[Stored data entries]
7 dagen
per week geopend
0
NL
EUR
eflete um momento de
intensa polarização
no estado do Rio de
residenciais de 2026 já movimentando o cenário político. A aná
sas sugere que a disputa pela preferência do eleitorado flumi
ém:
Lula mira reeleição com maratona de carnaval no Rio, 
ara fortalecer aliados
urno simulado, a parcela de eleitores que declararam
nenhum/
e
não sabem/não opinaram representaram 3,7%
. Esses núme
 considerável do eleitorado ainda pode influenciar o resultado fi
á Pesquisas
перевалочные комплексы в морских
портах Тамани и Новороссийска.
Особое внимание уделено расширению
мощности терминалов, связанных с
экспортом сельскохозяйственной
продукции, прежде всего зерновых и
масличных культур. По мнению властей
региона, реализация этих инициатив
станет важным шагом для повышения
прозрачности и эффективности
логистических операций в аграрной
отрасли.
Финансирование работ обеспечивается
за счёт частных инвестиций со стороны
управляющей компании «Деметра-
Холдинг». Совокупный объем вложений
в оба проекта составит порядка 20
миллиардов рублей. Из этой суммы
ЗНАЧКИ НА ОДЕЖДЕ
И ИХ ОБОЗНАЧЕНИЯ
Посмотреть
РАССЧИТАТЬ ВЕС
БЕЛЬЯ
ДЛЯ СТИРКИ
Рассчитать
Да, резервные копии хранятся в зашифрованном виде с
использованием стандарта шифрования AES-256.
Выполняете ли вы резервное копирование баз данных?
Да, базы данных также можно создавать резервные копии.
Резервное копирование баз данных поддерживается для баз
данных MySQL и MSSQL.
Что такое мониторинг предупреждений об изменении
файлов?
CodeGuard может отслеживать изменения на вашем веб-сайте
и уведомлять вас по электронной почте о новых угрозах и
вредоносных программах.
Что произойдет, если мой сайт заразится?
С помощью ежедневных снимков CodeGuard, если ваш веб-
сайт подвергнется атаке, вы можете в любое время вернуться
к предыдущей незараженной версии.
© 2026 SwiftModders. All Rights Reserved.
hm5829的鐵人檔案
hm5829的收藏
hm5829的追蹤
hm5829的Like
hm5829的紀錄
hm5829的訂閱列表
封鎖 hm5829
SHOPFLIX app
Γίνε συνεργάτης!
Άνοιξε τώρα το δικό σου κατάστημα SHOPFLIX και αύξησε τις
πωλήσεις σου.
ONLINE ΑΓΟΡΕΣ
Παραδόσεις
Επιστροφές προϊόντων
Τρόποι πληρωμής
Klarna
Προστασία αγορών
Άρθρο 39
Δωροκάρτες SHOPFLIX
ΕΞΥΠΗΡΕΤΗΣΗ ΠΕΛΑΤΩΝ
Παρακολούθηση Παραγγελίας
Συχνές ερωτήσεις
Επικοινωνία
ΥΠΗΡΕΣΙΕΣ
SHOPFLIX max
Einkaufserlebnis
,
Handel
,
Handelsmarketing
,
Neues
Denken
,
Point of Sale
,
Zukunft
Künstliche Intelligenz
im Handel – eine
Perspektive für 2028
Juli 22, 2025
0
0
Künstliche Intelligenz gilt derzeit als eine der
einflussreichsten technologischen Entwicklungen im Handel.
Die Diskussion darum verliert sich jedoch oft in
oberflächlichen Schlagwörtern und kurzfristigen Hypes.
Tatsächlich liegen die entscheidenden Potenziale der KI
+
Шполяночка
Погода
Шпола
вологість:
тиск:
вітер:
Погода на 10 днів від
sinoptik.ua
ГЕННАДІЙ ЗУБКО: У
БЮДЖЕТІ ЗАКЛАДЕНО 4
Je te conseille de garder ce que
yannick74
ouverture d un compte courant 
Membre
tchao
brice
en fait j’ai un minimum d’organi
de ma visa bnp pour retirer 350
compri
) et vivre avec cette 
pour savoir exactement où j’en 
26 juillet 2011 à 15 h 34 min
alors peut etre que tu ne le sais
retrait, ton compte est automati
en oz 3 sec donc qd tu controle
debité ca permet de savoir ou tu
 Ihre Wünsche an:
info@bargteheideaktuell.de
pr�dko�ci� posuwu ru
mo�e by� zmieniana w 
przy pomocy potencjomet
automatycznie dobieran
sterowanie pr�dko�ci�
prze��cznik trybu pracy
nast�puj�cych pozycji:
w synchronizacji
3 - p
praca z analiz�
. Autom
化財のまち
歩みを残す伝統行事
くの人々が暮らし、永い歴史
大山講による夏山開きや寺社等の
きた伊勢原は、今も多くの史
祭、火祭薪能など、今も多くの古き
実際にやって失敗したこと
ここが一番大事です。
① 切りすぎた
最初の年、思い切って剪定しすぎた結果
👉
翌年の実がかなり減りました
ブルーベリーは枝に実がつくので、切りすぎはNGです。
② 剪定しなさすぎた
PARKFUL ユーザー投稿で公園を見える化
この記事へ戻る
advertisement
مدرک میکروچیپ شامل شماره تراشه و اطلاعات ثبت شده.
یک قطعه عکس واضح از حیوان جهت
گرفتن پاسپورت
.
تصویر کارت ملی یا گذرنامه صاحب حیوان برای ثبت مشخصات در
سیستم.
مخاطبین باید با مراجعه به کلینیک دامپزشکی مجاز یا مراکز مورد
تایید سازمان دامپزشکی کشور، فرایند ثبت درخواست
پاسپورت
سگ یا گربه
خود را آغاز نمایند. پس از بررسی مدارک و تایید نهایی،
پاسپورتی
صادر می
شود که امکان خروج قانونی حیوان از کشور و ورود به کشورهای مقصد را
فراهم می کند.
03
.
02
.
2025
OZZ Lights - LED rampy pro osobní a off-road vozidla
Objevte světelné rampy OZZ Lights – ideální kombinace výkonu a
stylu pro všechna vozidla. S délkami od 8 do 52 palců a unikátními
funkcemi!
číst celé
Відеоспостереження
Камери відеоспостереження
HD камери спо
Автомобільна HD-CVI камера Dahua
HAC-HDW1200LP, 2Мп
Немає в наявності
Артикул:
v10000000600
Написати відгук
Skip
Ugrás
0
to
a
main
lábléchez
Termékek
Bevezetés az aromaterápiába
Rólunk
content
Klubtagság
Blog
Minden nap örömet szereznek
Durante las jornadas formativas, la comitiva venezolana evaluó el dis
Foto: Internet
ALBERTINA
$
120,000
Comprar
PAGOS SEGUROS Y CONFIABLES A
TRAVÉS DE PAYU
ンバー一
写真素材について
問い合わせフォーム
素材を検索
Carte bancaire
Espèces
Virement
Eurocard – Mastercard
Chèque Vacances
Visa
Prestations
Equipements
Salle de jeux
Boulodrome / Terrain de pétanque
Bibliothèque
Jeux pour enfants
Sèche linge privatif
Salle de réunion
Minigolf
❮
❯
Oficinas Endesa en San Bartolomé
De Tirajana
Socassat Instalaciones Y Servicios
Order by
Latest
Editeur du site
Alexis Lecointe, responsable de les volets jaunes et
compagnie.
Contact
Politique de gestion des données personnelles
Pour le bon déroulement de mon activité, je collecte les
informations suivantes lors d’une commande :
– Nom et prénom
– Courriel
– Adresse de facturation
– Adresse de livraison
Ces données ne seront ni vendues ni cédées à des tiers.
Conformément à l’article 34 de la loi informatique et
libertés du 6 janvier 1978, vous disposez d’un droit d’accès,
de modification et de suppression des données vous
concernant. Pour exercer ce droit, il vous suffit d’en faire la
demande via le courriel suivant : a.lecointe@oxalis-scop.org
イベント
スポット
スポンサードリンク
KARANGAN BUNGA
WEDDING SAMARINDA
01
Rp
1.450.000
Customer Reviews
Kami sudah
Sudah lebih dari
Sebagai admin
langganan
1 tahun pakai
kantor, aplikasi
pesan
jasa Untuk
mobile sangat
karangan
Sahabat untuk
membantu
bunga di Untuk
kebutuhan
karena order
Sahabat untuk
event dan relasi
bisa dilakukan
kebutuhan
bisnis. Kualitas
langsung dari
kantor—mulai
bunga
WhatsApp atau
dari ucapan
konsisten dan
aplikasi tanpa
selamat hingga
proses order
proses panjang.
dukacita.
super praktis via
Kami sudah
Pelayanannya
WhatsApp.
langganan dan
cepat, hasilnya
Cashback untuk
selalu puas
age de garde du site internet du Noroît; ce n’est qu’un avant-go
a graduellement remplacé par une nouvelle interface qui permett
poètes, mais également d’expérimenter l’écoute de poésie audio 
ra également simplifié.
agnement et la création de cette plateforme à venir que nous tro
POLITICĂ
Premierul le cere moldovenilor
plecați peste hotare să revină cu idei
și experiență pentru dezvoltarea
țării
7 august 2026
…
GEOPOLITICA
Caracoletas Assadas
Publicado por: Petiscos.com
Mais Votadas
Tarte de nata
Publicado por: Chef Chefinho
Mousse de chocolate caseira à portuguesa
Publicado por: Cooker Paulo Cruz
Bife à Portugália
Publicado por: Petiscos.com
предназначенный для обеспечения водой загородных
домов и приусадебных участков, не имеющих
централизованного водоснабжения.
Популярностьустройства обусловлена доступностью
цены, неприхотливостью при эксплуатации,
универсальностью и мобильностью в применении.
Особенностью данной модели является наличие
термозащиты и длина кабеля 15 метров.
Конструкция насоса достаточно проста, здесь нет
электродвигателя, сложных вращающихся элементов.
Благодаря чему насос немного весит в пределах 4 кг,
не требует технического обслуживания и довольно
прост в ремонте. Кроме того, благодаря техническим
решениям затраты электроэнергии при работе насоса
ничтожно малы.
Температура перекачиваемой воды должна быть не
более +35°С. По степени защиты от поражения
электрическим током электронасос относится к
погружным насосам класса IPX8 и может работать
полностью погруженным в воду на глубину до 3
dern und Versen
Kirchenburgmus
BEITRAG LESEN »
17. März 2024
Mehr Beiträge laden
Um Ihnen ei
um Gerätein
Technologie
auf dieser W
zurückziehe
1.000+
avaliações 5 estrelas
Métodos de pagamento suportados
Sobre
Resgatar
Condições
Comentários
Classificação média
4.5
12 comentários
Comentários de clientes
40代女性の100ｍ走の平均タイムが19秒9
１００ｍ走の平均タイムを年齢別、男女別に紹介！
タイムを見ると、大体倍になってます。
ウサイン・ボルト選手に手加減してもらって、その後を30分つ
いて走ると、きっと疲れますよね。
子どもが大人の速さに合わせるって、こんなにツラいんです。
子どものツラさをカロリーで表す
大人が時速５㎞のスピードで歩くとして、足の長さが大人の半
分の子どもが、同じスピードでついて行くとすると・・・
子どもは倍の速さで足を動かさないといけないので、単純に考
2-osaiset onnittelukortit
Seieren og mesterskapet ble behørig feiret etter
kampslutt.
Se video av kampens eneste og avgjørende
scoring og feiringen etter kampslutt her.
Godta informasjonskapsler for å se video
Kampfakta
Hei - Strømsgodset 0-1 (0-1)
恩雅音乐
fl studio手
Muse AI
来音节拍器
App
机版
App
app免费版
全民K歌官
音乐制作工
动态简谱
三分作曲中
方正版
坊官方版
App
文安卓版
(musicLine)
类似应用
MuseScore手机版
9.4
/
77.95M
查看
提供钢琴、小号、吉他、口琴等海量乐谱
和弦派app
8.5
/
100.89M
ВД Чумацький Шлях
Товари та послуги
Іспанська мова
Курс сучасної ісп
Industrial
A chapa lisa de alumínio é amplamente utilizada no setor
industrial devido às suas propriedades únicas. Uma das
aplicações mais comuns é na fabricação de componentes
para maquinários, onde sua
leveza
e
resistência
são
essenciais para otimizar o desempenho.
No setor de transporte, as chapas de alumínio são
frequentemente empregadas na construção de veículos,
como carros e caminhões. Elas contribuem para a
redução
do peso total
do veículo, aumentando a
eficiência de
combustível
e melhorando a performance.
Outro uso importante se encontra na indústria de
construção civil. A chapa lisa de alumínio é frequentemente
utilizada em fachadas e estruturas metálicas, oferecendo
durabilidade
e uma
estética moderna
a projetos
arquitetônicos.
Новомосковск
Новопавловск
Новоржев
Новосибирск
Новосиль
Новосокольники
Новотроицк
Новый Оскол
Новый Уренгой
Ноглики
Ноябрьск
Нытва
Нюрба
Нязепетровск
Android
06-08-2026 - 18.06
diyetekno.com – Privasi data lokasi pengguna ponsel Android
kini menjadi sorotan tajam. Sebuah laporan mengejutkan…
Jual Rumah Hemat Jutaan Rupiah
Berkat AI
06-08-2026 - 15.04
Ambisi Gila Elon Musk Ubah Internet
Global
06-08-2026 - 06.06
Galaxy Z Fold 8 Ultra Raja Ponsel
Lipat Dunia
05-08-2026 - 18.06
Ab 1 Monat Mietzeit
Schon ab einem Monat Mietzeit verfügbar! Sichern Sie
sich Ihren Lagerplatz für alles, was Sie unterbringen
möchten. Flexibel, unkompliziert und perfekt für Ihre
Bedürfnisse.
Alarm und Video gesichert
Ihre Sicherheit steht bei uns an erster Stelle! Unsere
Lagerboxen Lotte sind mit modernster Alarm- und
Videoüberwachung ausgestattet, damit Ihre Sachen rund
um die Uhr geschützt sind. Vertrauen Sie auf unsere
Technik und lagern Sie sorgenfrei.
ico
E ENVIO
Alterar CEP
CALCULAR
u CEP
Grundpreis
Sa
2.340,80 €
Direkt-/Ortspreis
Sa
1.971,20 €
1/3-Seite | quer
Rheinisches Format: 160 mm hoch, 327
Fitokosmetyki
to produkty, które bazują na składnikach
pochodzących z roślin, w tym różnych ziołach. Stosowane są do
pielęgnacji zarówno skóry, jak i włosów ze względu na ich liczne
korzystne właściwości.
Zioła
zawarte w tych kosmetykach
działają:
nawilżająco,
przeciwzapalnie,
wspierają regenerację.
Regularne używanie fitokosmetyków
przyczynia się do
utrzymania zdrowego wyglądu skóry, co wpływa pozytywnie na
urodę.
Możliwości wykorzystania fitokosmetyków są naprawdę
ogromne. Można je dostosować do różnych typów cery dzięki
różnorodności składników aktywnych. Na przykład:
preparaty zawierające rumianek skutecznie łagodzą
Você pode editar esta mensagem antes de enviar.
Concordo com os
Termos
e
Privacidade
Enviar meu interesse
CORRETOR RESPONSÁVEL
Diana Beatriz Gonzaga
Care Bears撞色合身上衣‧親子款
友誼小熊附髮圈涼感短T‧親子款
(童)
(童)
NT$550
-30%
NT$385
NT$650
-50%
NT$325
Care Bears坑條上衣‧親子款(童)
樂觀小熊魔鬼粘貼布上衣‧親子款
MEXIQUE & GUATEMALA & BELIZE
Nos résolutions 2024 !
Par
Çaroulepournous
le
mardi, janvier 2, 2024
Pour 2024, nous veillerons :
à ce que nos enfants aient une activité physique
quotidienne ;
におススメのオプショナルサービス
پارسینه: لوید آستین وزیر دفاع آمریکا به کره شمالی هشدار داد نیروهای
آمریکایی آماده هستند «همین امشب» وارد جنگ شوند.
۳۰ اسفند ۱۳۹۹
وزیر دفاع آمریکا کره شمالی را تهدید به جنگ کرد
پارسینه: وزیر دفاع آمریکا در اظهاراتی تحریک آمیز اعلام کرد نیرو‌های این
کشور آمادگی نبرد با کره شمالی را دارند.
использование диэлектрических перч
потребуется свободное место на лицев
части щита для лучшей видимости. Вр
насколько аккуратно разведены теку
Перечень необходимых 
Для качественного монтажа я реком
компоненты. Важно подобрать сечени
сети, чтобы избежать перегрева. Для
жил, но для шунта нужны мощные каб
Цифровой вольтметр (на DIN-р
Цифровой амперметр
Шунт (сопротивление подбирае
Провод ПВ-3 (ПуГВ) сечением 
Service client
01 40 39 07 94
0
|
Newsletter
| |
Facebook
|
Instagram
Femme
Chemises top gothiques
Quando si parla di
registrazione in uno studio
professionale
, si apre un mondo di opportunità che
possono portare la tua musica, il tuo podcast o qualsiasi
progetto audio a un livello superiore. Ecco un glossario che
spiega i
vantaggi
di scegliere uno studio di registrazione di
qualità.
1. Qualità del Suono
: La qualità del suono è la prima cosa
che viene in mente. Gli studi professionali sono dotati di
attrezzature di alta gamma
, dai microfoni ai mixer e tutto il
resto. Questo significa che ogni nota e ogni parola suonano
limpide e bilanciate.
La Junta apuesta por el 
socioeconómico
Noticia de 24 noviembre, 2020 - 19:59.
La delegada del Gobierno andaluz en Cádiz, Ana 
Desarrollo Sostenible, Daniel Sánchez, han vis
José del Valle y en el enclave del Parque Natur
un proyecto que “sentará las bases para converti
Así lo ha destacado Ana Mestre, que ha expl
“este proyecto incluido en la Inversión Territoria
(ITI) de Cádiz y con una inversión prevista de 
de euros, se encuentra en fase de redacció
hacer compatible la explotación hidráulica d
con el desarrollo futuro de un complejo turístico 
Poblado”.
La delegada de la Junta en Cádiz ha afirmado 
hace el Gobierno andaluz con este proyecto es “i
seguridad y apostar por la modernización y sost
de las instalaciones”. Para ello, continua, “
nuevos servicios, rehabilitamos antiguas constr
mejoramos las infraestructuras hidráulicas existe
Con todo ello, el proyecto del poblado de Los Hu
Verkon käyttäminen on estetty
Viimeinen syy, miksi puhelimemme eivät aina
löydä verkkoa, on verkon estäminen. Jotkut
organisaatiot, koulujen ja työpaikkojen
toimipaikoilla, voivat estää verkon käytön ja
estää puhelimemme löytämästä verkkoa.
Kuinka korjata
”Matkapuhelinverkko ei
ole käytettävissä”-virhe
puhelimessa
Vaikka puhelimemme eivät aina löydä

— What the exercise asks —
Out of the entries, pull every line that mentions "Monat".

— Completed task —
Ab 1 Monat Mietzeit
Schon ab einem Monat Mietzeit verfügbar! Sichern Sie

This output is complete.